But, like I said, the other day, some quietly lingering doubts came roaring up from the surface and started screaming at me, urging me to re-consider. Asking me: is God and atheism earning its keep? Meaning, are the themes, heavy ones not to be deployed casually, explored with enough care and thought to justify their presence? Though it was painful, I had to say no. So, for them to earn their keep, so to speak, it would entail deepening their place in the book and in the characters’ lives.

This decision had major implications. If I opted to keep the section as is, and to keep atheism and God as major themes in the novel, then the novel had to shift its weight further in that direction. If I abandoned the themes and re-cast Chick’s character minus these big themes, well, then I’d have a shit ton of re-writing to do. Essentially, I’d have to scrap the entire 100 page Third Set and pretty much start that section over. What to do?

So, to clear my head, I took a walk. Walks are great. They have a clarifying, reductive power that’s marvelous. I walked for almost an hour, and about half way through the walk it hit me. God had to go.

It wasn’t that I wasn’t finding the theme, and its effect on the characters, worth pursuing further. It was the realization that deepening that conversation would push the book into terrain where I simply didn’t want it to spend quite as much of its time. The book is primarily about tennis, reality TV, and the trappings of fame.
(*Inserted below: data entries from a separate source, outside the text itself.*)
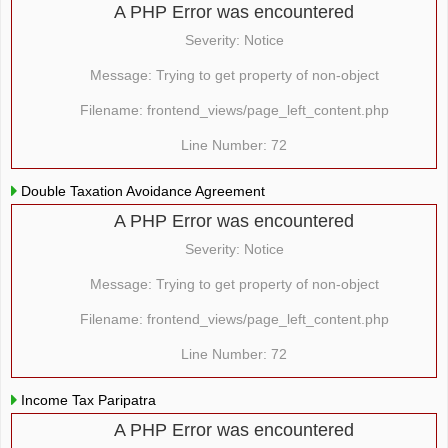
A PHP Error was encountered
Severity: Notice
Message: Trying to get property of non-object
Filename: frontend_views/page_left_content.php
Line Number: 72
Double Taxation Avoidance Agreement
A PHP Error was encountered
Severity: Notice
Message: Trying to get property of non-object
Filename: frontend_views/page_left_content.php
Line Number: 72
Income Tax Paripatra
A PHP Error was encountered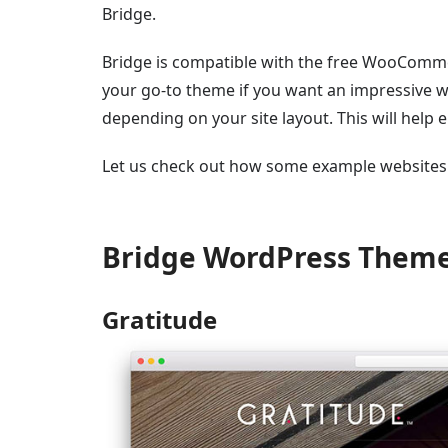
Bridge.
Bridge is compatible with the free WooCommer
your go-to theme if you want an impressive w
depending on your site layout. This will help 
Let us check out how some example websites 
Bridge WordPress Them
Gratitude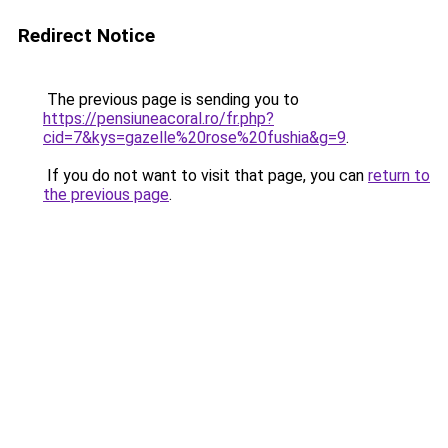
Redirect Notice
The previous page is sending you to
https://pensiuneacoral.ro/fr.php?
cid=7&kys=gazelle%20rose%20fushia&g=9
.
If you do not want to visit that page, you can
return to
the previous page
.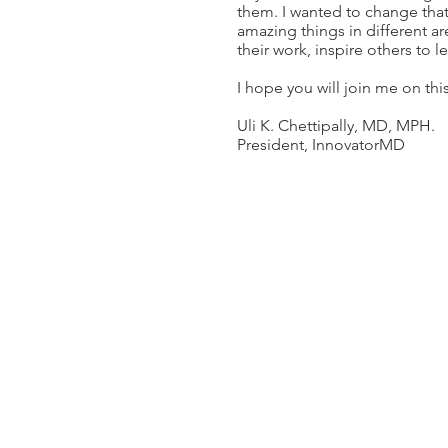
them. I wanted to change tha
amazing things in different a
their work, inspire others to l
I hope you will join me on thi
Uli K. Chettipally, MD, MPH.
President, InnovatorMD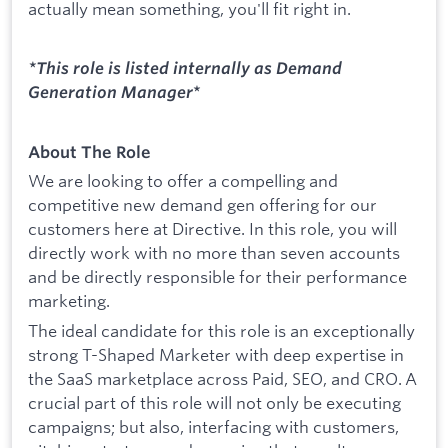
actually mean something, you'll fit right in.
*This role is listed internally as Demand
Generation Manager
*
About The Role
We are looking to offer a compelling and
competitive new demand gen offering for our
customers here at Directive. In this role, you will
directly work with no more than seven accounts
and be directly responsible for their performance
marketing.
The ideal candidate for this role is an exceptionally
strong T-Shaped Marketer with deep expertise in
the SaaS marketplace across Paid, SEO, and CRO. A
crucial part of this role will not only be executing
campaigns; but also, interfacing with customers,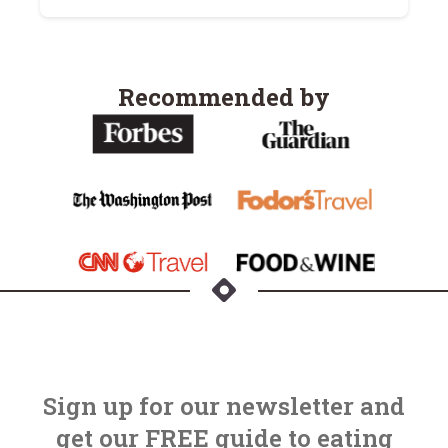
Recommended by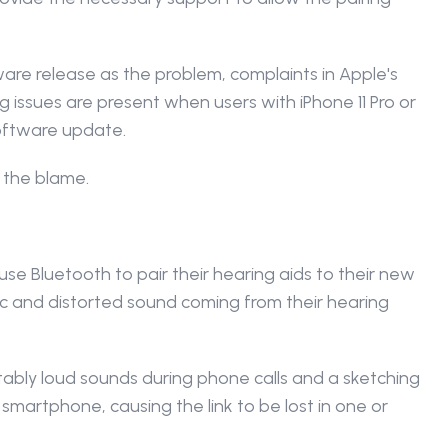
ware release as the problem, complaints in Apple's 
ng issues are present when users with iPhone 11 Pro or 
oftware update.
 the blame.
e Bluetooth to pair their hearing aids to their new 
c and distorted sound coming from their hearing 
ly loud sounds during phone calls and a sketching 
artphone, causing the link to be lost in one or 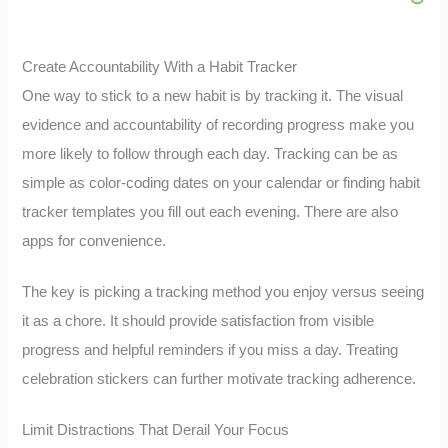
Create Accountability With a Habit Tracker
One way to stick to a new habit is by tracking it. The visual
evidence and accountability of recording progress make you
more likely to follow through each day. Tracking can be as
simple as color-coding dates on your calendar or finding habit
tracker templates you fill out each evening. There are also
apps for convenience.
The key is picking a tracking method you enjoy versus seeing
it as a chore. It should provide satisfaction from visible
progress and helpful reminders if you miss a day. Treating
celebration stickers can further motivate tracking adherence.
Limit Distractions That Derail Your Focus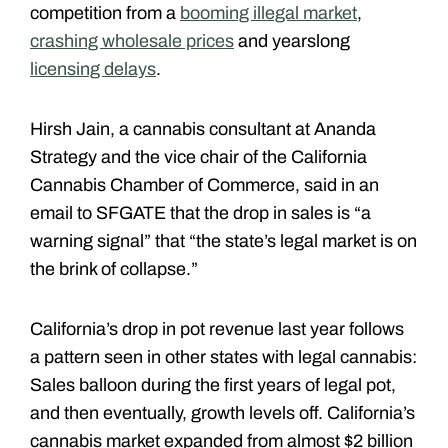
competition from a
booming illegal market
,
crashing wholesale prices
and yearslong
licensing delays
.
Hirsh Jain, a cannabis consultant at Ananda
Strategy and the vice chair of the California
Cannabis Chamber of Commerce, said in an
email to SFGATE that the drop in sales is “a
warning signal” that “the state’s legal market is on
the brink of collapse.”
California’s drop in pot revenue last year follows
a pattern seen in other states with legal cannabis:
Sales balloon during the first years of legal pot,
and then eventually, growth levels off. California’s
cannabis market expanded from almost $2 billion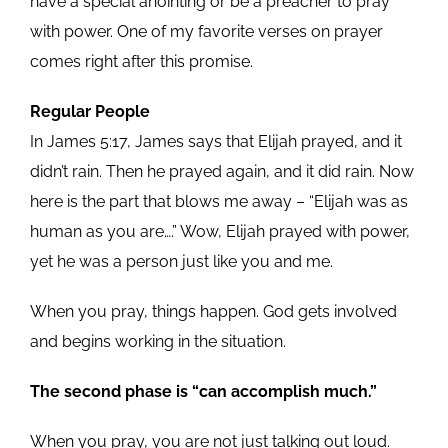
have a special anointing or be a preacher to pray
with power. One of my favorite verses on prayer
comes right after this promise.
Regular People
In James 5:17, James says that Elijah prayed, and it
didn’t rain. Then he prayed again, and it did rain. Now
here is the part that blows me away – “Elijah was as
human as you are….” Wow, Elijah prayed with power,
yet he was a person just like you and me.
When you pray, things happen. God gets involved
and begins working in the situation.
The second phase is “can accomplish much.”
When you pray, you are not just talking out loud.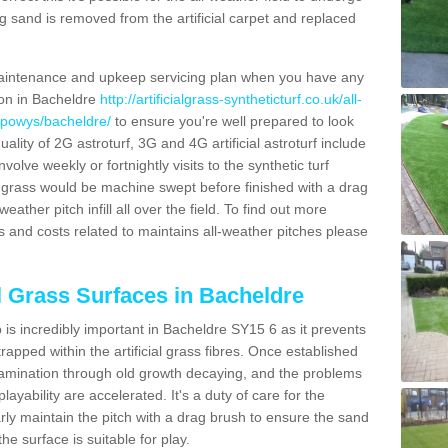
g sand is removed from the artificial carpet and replaced
aintenance and upkeep servicing plan when you have any
ion in Bacheldre
http://artificialgrass-syntheticturf.co.uk/all-
n/powys/bacheldre/
to ensure you're well prepared to look
quality of 2G astroturf, 3G and 4G artificial astroturf include
olve weekly or fortnightly visits to the synthetic turf
tic grass would be machine swept before finished with a drag
ather pitch infill all over the field. To find out more
s and costs related to maintains all-weather pitches please
al Grass Surfaces in Bacheldre
is incredibly important in Bacheldre SY15 6 as it prevents
apped within the artificial grass fibres. Once established
ontamination through old growth decaying, and the problems
yability are accelerated. It's a duty of care for the
larly maintain the pitch with a drag brush to ensure the sand
the surface is suitable for play.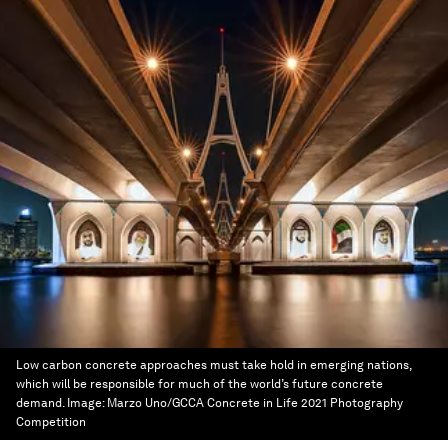
Low carbon concrete approaches must take hold in emerging nations,
which will be responsible for much of the world’s future concrete
demand.
Image:
Marzo Uno/GCCA Concrete in Life 2021 Photography
Competition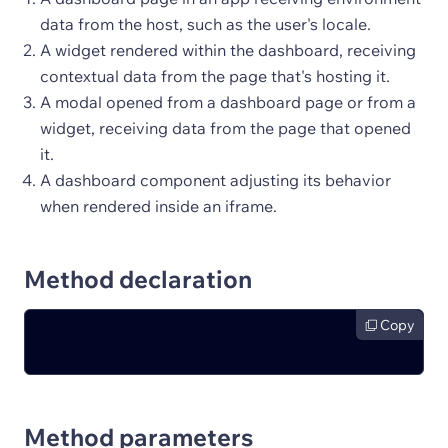
data from the host, such as the user's locale.
A widget rendered within the dashboard, receiving
contextual data from the page that's hosting it.
A modal opened from a dashboard page or from a
widget, receiving data from the page that opened
it.
A dashboard component adjusting its behavior
when rendered inside an iframe.
Method declaration
Copy
Method parameters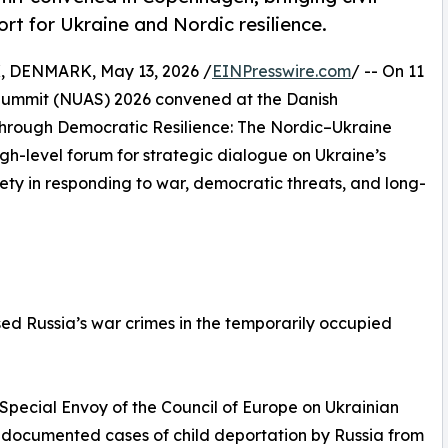
rt for Ukraine and Nordic resilience.
DENMARK, May 13, 2026 /
EINPresswire.com
/ -- On 11
Summit (NUAS) 2026 convened at the Danish
hrough Democratic Resilience: The Nordic–Ukraine
gh-level forum for strategic dialogue on Ukraine’s
ciety in responding to war, democratic threats, and long-
sed Russia’s war crimes in the temporarily occupied
 Special Envoy of the Council of Europe on Ukrainian
0 documented cases of child deportation by Russia from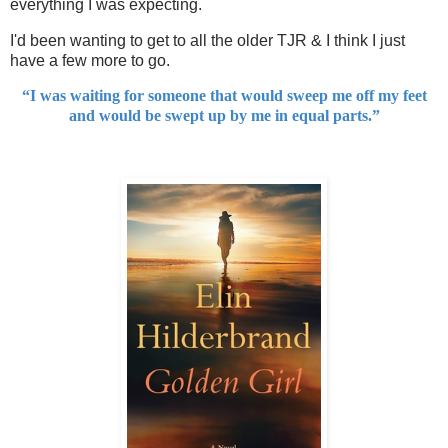
everything I was expecting.
I'd been wanting to get to all the older TJR & I think I just
have a few more to go.
“I was waiting for someone that would sweep me off my feet
and would be swept up by me in equal parts.”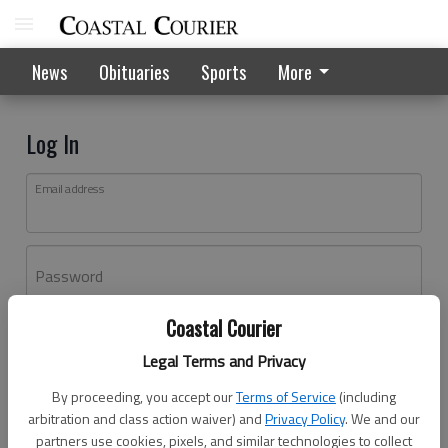
News
Obituaries
Sports
More
Log In
Email address
Password
Coastal Courier
Log In
Legal Terms and Privacy
Forgot password?
By proceeding, you accept our
Terms of Service
(including
Don't have an account yet?
Register here
arbitration and class action waiver) and
Privacy Policy
. We and our
partners use cookies, pixels, and similar technologies to collect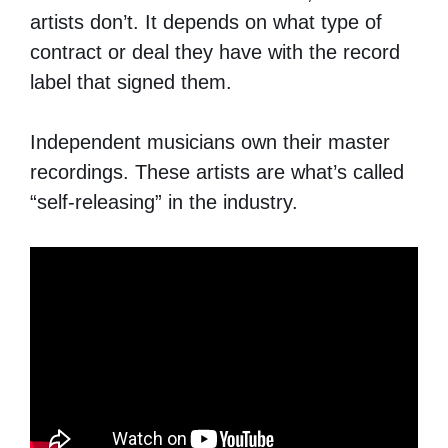
artists don’t. It depends on what type of
contract or deal they have with the record
label that signed them.
Independent musicians own their master
recordings. These artists are what’s called
“self-releasing” in the industry.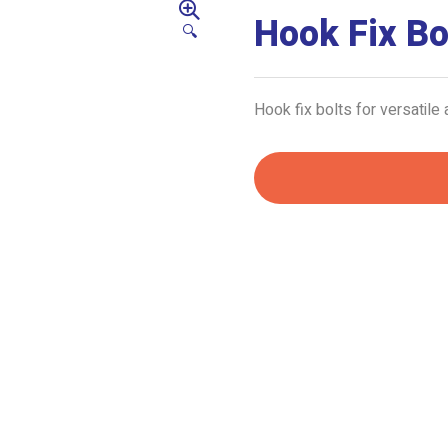
Hook Fix Bo
🔍
Hook fix bolts for versatile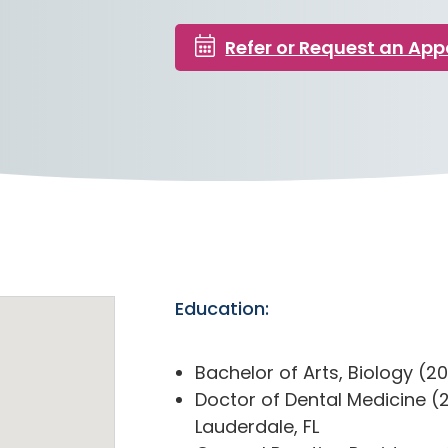
Refer or Request an Ap
Education:
Bachelor of Arts, Biology (201
Doctor of Dental Medicine (2
Lauderdale, FL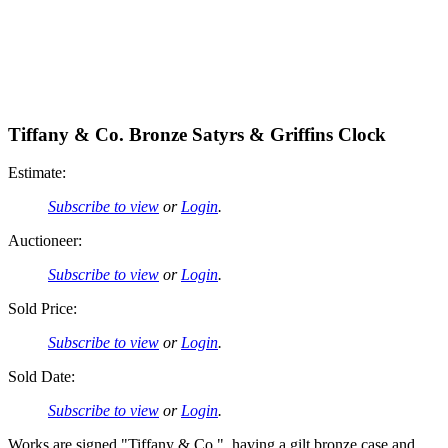
Tiffany & Co. Bronze Satyrs & Griffins Clock
Estimate:
Subscribe to view
or
Login
.
Auctioneer:
Subscribe to view
or
Login
.
Sold Price:
Subscribe to view
or
Login
.
Sold Date:
Subscribe to view
or
Login
.
Works are signed "Tiffany & Co.", having a gilt bronze case and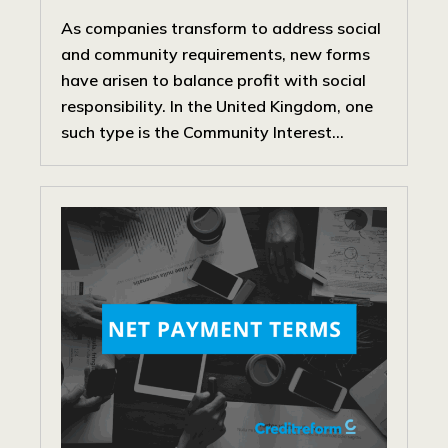
As companies transform to address social
and community requirements, new forms
have arisen to balance profit with social
responsibility. In the United Kingdom, one
such type is the Community Interest...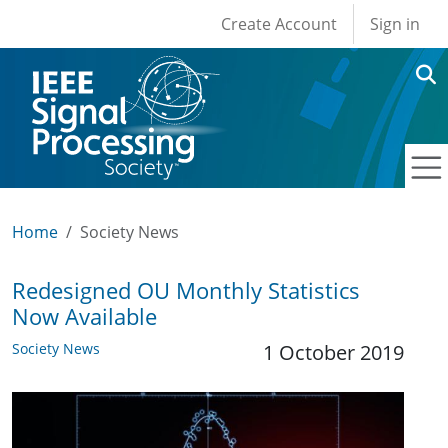
User account men
Skip to main content
Create Account
Sign in
Home
Society News
Redesigned OU Monthly Statistics
Now Available
Society News
1 October 2019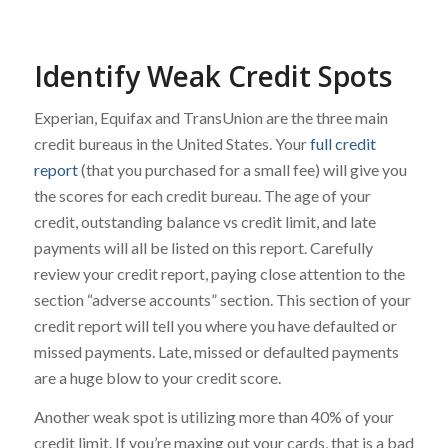
Identify Weak Credit Spots
Experian, Equifax and TransUnion are the three main
credit bureaus in the United States. Your
full credit
report
(that you purchased for a small fee) will give you
the scores for each credit bureau. The age of your
credit, outstanding balance vs credit limit, and late
payments will all be listed on this report. Carefully
review your credit report, paying close attention to the
section “adverse accounts” section. This section of your
credit report will tell you where you have defaulted or
missed payments. Late, missed or defaulted payments
are a huge blow to your credit score.
Another weak spot is utilizing more than 40% of your
credit limit. If you’re maxing out your cards, that is a bad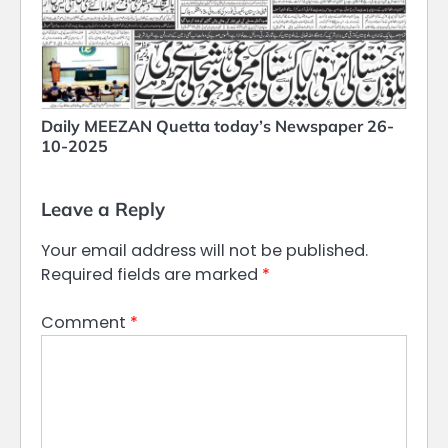
Daily MEEZAN Quetta today’s Newspaper 26-
10-2025
Leave a Reply
Your email address will not be published.
Required fields are marked
*
Comment
*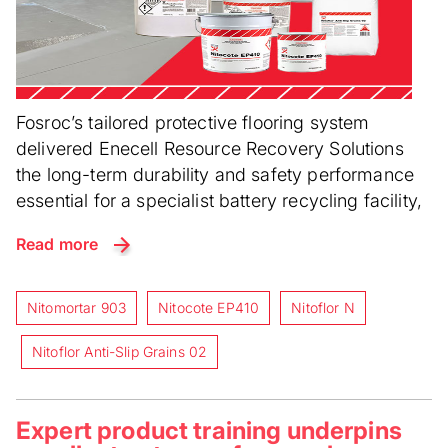
Fosroc’s tailored protective flooring system
delivered Enecell Resource Recovery Solutions
the long-term durability and safety performance
essential for a specialist battery recycling facility,
Read more
Nitomortar 903
Nitocote EP410
Nitoflor N
Nitoflor Anti-Slip Grains 02
Expert product training underpins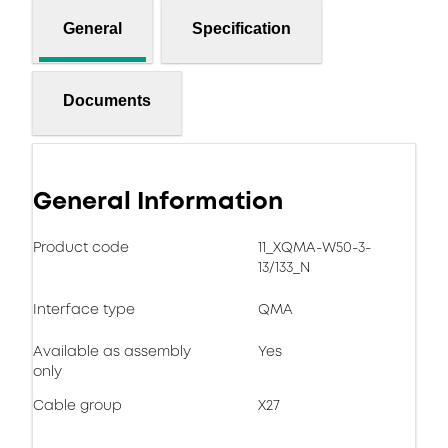
General
Specification
Documents
General Information
Product code
11_XQMA-W50-3-
13/133_N
Interface type
QMA
Available as assembly
Yes
only
Cable group
X27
God and atheism had always felt like a natural fit, but I had to admit that I didn’t feel committed to it. Not only that, I wasn’t sure it’s what I wanted my book to be about. I was justifying because I didn’t want to scrap what I’d written. I liked it, even if it wasn’t serving the whole novel well.

But sometimes you have to kill your darlings, right?

So I did. I started over.

Of course, now that I’m halfway through re-writing the Third Set, which I think will still fill out at about 100 pages, there’s always the risk that I’ll screw it up and have to re-write it again someday after a similarly hard won realization.

But, like you’re always saying, Charles, one thing at a time.

So, that’s the update for now. I’ll keep you posted.

Thanks for being such a good friend. I’ll try to be in better touch.